## Record excerpts
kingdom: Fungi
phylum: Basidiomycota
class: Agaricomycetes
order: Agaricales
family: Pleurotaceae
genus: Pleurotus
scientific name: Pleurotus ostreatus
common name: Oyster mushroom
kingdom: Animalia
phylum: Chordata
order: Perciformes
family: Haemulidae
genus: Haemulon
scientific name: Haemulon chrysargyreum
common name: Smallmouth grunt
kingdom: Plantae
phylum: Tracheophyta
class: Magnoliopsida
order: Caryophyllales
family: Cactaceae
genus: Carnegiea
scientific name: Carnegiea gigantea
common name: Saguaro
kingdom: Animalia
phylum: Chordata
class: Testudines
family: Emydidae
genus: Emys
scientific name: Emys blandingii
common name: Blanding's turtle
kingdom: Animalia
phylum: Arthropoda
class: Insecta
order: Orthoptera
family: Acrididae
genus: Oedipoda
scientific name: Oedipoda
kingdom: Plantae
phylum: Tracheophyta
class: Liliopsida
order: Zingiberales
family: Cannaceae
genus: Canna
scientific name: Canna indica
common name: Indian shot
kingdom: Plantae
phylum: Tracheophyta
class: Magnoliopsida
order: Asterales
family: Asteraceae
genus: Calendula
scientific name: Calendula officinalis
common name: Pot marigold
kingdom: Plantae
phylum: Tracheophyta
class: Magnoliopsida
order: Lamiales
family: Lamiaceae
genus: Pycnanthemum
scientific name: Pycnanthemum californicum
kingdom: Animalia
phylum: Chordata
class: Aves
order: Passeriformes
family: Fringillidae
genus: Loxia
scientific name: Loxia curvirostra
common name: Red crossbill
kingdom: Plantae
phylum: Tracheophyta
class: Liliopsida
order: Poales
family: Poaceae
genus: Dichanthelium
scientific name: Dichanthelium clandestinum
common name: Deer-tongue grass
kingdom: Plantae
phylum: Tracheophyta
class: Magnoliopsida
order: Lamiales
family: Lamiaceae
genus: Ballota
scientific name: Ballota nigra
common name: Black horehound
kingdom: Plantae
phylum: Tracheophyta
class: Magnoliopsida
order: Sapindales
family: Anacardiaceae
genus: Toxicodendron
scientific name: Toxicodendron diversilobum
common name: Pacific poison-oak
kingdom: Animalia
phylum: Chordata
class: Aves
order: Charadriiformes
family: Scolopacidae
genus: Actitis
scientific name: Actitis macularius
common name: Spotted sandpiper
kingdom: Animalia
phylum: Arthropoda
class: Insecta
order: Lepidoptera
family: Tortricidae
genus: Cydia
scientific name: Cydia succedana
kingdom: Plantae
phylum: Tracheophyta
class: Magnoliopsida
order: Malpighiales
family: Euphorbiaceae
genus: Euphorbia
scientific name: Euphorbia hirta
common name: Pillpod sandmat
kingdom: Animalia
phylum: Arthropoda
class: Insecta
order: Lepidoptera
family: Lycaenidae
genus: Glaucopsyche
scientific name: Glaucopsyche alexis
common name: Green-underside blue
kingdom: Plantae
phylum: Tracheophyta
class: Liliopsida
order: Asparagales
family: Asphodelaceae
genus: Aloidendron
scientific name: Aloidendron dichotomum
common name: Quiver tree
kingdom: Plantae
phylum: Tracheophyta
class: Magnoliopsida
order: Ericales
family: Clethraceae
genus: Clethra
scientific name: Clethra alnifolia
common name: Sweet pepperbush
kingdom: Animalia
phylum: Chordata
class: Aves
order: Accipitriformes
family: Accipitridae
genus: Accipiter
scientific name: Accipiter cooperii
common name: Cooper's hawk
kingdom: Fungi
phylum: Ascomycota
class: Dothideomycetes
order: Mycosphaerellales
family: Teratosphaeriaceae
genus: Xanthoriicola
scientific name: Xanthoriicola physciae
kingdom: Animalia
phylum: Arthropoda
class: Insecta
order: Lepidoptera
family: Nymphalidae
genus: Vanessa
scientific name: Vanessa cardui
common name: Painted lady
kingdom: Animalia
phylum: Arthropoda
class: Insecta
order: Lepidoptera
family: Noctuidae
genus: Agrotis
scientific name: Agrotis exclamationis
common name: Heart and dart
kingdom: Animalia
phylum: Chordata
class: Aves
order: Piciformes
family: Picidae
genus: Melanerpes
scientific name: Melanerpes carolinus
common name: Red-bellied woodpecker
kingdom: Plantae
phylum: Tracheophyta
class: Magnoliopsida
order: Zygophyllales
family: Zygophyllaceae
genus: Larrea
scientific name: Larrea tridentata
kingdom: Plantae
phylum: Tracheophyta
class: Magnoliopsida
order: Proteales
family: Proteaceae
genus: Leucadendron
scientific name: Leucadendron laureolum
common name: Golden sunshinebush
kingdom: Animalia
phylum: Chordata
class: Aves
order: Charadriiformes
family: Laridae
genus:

## Aim of the exercise
Present every line of the records above as a single numbered list, with any blank lines omitted.

## Written response
1. kingdom: Fungi
2. phylum: Basidiomycota
3. class: Agaricomycetes
4. order: Agaricales
5. family: Pleurotaceae
6. genus: Pleurotus
7. scientific name: Pleurotus ostreatus
8. common name: Oyster mushroom
9. kingdom: Animalia
10. phylum: Chordata
11. order: Perciformes
12. family: Haemulidae
13. genus: Haemulon
14. scientific name: Haemulon chrysargyreum
15. common name: Smallmouth grunt
16. kingdom: Plantae
17. phylum: Tracheophyta
18. class: Magnoliopsida
19. order: Caryophyllales
20. family: Cactaceae
21. genus: Carnegiea
22. scientific name: Carnegiea gigantea
23. common name: Saguaro
24. kingdom: Animalia
25. phylum: Chordata
26. class: Testudines
27. family: Emydidae
28. genus: Emys
29. scientific name: Emys blandingii
30. common name: Blanding's turtle
31. kingdom: Animalia
32. phylum: Arthropoda
33. class: Insecta
34. order: Orthoptera
35. family: Acrididae
36. genus: Oedipoda
37. scientific name: Oedipoda
38. kingdom: Plantae
39. phylum: Tracheophyta
40. class: Liliopsida
41. order: Zingiberales
42. family: Cannaceae
43. genus: Canna
44. scientific name: Canna indica
45. common name: Indian shot
46. kingdom: Plantae
47. phylum: Tracheophyta
48. class: Magnoliopsida
49. order: Asterales
50. family: Asteraceae
51. genus: Calendula
52. scientific name: Calendula officinalis
53. common name: Pot marigold
54. kingdom: Plantae
55. phylum: Tracheophyta
56. class: Magnoliopsida
57. order: Lamiales
58. family: Lamiaceae
59. genus: Pycnanthemum
60. scientific name: Pycnanthemum californicum
61. kingdom: Animalia
62. phylum: Chordata
63. class: Aves
64. order: Passeriformes
65. family: Fringillidae
66. genus: Loxia
67. scientific name: Loxia curvirostra
68. common name: Red crossbill
69. kingdom: Plantae
70. phylum: Tracheophyta
71. class: Liliopsida
72. order: Poales
73. family: Poaceae
74. genus: Dichanthelium
75. scientific name: Dichanthelium clandestinum
76. common name: Deer-tongue grass
77. kingdom: Plantae
78. phylum: Tracheophyta
79. class: Magnoliopsida
80. order: Lamiales
81. family: Lamiaceae
82. genus: Ballota
83. scientific name: Ballota nigra
84. common name: Black horehound
85. kingdom: Plantae
86. phylum: Tracheophyta
87. class: Magnoliopsida
88. order: Sapindales
89. family: Anacardiaceae
90. genus: Toxicodendron
91. scientific name: Toxicodendron diversilobum
92. common name: Pacific poison-oak
93. kingdom: Animalia
94. phylum: Chordata
95. class: Aves
96. order: Charadriiformes
97. family: Scolopacidae
98. genus: Actitis
99. scientific name: Actitis macularius
100. common name: Spotted sandpiper
101. kingdom: Animalia
102. phylum: Arthropoda
103. class: Insecta
104. order: Lepidoptera
105. family: Tortricidae
106. genus: Cydia
107. scientific name: Cydia succedana
108. kingdom: Plantae
109. phylum: Tracheophyta
110. class: Magnoliopsida
111. order: Malpighiales
112. family: Euphorbiaceae
113. genus: Euphorbia
114. scientific name: Euphorbia hirta
115. common name: Pillpod sandmat
116. kingdom: Animalia
117. phylum: Arthropoda
118. class: Insecta
119. order: Lepidoptera
120. family: Lycaenidae
121. genus: Glaucopsyche
122. scientific name: Glaucopsyche alexis
123. common name: Green-underside blue
124. kingdom: Plantae
125. phylum: Tracheophyta
126. class: Liliopsida
127. order: Asparagales
128. family: Asphodelaceae
129. genus: Aloidendron
130. scientific name: Aloidendron dichotomum
131. common name: Quiver tree
132. kingdom: Plantae
133. phylum: Tracheophyta
134. class: Magnoliopsida
135. order: Ericales
136. family: Clethraceae
137. genus: Clethra
138. scientific name: Clethra alnifolia
139. common name: Sweet pepperbush
140. kingdom: Animalia
141. phylum: Chordata
142. class: Aves
143. order: Accipitriformes
144. family: Accipitridae
145. genus: Accipiter
146. scientific name: Accipiter cooperii
147. common name: Cooper's hawk
148. kingdom: Fungi
149. phylum: Ascomycota
150. class: Dothideomycetes
151. order: Mycosphaerellales
152. family: Teratosphaeriaceae
153. genus: Xanthoriicola
154. scientific name: Xanthoriicola physciae
155. kingdom: Animalia
156. phylum: Arthropoda
157. class: Insecta
158. order: Lepidoptera
159. family: Nymphalidae
160. genus: Vanessa
161. scientific name: Vanessa cardui
162. common name: Painted lady
163. kingdom: Animalia
164. phylum: Arthropoda
165. class: Insecta
166. order: Lepidoptera
167. family: Noctuidae
168. genus: Agrotis
169. scientific name: Agrotis exclamationis
170. common name: Heart and dart
171. kingdom: Animalia
172. phylum: Chordata
173. class: Aves
174. order: Piciformes
175. family: Picidae
176. genus: Melanerpes
177. scientific name: Melanerpes carolinus
178. common name: Red-bellied woodpecker
179. kingdom: Plantae
180. phylum: Tracheophyta
181. class: Magnoliopsida
182. order: Zygophyllales
183. family: Zygophyllaceae
184. genus: Larrea
185. scientific name: Larrea tridentata
186. kingdom: Plantae
187. phylum: Tracheophyta
188. class: Magnoliopsida
189. order: Proteales
190. family: Proteaceae
191. genus: Leucadendron
192. scientific name: Leucadendron laureolum
193. common name: Golden sunshinebush
194. kingdom: Animalia
195. phylum: Chordata
196. class: Aves
197. order: Charadriiformes
198. family: Laridae
199. genus:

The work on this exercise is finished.